🤖 AI Summary
This work addresses the challenge of achieving robust visual SLAM with thermal imaging under conditions of low texture, low contrast, and high noise. The authors propose a sparse monocular factor graph optimization-based thermal SLAM system that, for the first time, successfully adapts a general-purpose learned feature extraction and matching pipeline—SuperPoint combined with LightGlue—to the thermal domain. Through tailored thermal image preprocessing and module adaptation, the method enhances the suitability of these learned features without requiring fine-tuning on thermal data. Furthermore, keypoint confidence scores are leveraged to construct a weighted factor graph, enabling robust pose estimation. Experimental results on public thermal datasets demonstrate that the proposed system achieves strong cross-domain generalization and practical performance.
📝 Abstract
Thermal imaging provides a practical sensing modality for visual SLAM in visually degraded environments such as low illumination, smoke, or adverse weather.
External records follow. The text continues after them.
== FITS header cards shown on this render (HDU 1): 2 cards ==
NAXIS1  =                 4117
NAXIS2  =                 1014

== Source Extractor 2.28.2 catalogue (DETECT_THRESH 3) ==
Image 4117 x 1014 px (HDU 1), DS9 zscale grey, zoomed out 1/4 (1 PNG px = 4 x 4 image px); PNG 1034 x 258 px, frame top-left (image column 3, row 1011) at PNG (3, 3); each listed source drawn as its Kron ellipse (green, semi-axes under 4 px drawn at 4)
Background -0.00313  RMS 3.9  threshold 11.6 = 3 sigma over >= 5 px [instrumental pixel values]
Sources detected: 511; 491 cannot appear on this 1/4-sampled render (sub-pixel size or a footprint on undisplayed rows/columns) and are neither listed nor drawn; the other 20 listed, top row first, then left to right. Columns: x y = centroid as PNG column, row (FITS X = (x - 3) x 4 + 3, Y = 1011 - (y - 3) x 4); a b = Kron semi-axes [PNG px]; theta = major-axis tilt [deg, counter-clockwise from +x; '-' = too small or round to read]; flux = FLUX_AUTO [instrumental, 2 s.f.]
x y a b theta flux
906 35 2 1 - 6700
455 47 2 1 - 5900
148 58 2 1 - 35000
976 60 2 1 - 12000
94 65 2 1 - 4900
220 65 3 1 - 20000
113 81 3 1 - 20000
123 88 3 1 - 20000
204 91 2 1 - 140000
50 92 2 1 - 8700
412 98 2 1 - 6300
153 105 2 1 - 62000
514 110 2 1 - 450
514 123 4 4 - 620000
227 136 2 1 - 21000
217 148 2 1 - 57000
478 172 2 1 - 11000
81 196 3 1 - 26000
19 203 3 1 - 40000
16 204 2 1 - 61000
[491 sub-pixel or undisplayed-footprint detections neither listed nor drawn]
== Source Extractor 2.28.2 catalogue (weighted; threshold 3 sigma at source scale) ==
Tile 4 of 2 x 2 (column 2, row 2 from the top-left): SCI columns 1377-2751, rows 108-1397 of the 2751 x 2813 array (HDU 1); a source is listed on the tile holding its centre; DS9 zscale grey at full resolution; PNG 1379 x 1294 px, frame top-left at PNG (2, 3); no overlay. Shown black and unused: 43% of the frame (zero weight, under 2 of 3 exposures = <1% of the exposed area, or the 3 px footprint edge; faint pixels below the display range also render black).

However, thermal imagery often exhibits low texture, low contrast, and high noise, complicating feature-based SLAM. In this work, we propose a sparse monocular graph-based SLAM system for thermal imagery that leverages general-purpose learned features -- the SuperPoint detector and LightGlue matcher, trained on large-scale visible-spectrum data to improve cross-domain generalization. To adapt these components to thermal data, we introduce a preprocessing pipeline to enhance input suitability and modify core SLAM modules to handle sparse and outlier-prone feature matches. We further incorporate keypoint confidence scores from SuperPoint into a confidence-weighted factor graph to improve estimation robustness. Evaluations on public thermal datasets demonstrate that the proposed system achieves reliable performance without requiring dataset-specific training or fine-tuning a desired feature detector, given the scarcity of quality thermal data. Code will be made available upon publication.